▶ _Exercise description_: Within the listing below, the lines to output run from the one containing "Last Night: 0.972 -> 0.969" through the one containing "There's Nothing Holdin'"; copy them exactly and nothing else.

▶ _Data shown_:
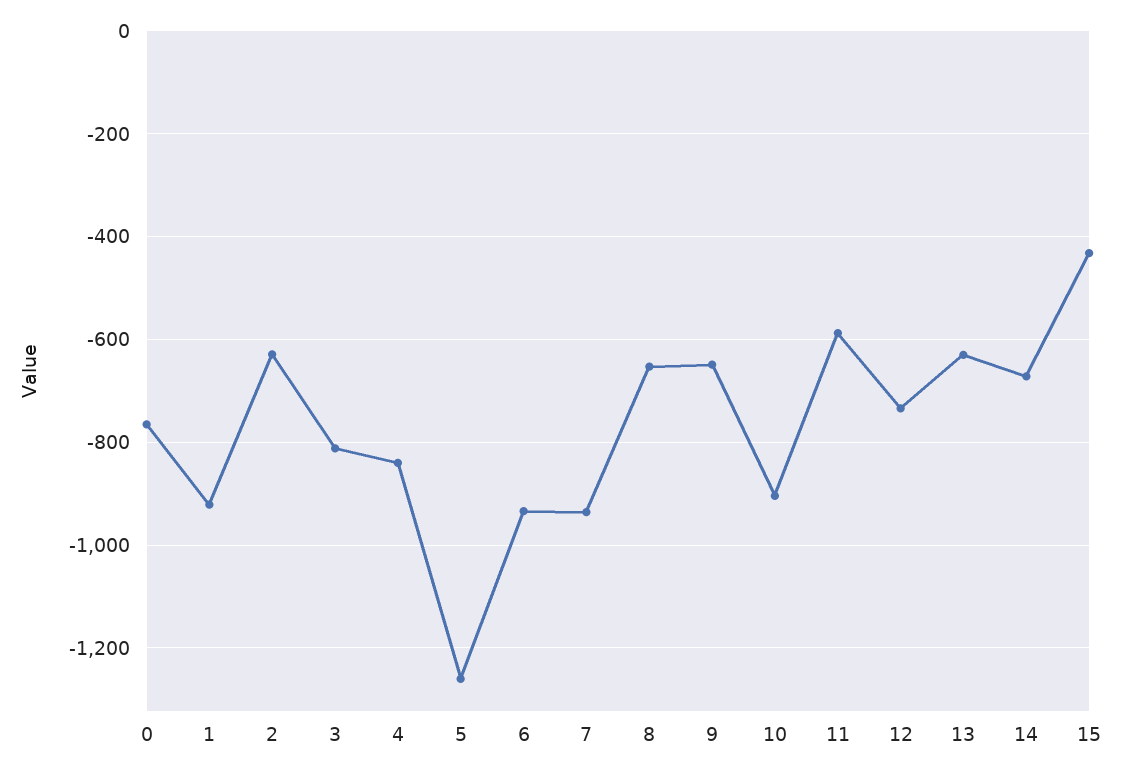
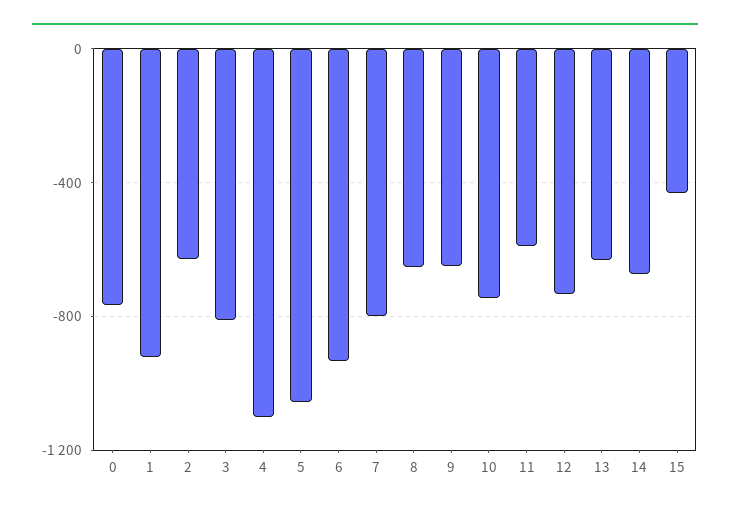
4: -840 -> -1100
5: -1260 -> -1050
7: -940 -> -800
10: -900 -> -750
--
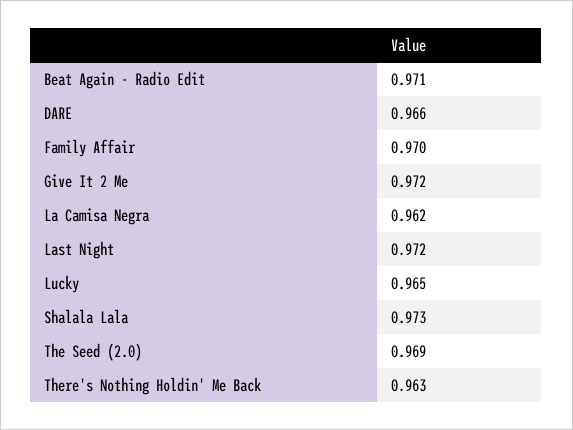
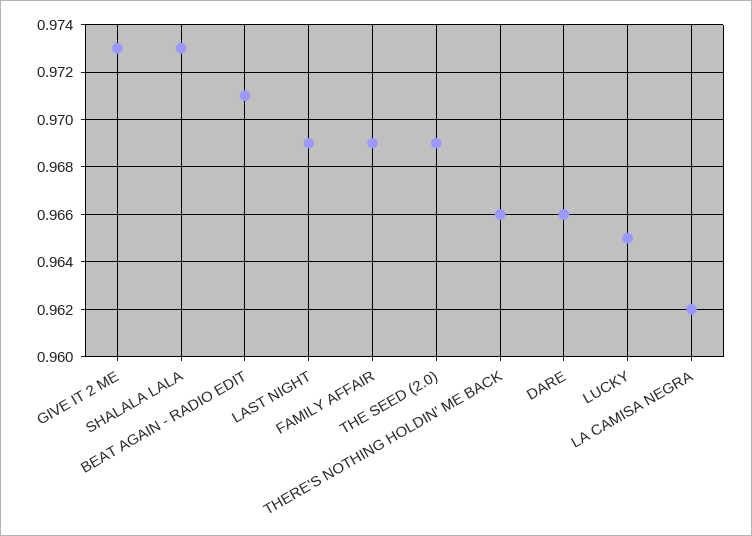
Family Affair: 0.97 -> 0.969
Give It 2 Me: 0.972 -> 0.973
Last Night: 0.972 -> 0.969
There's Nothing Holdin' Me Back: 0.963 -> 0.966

▶ _Task result_:
Last Night: 0.972 -> 0.969
There's Nothing Holdin' Me Back: 0.963 -> 0.966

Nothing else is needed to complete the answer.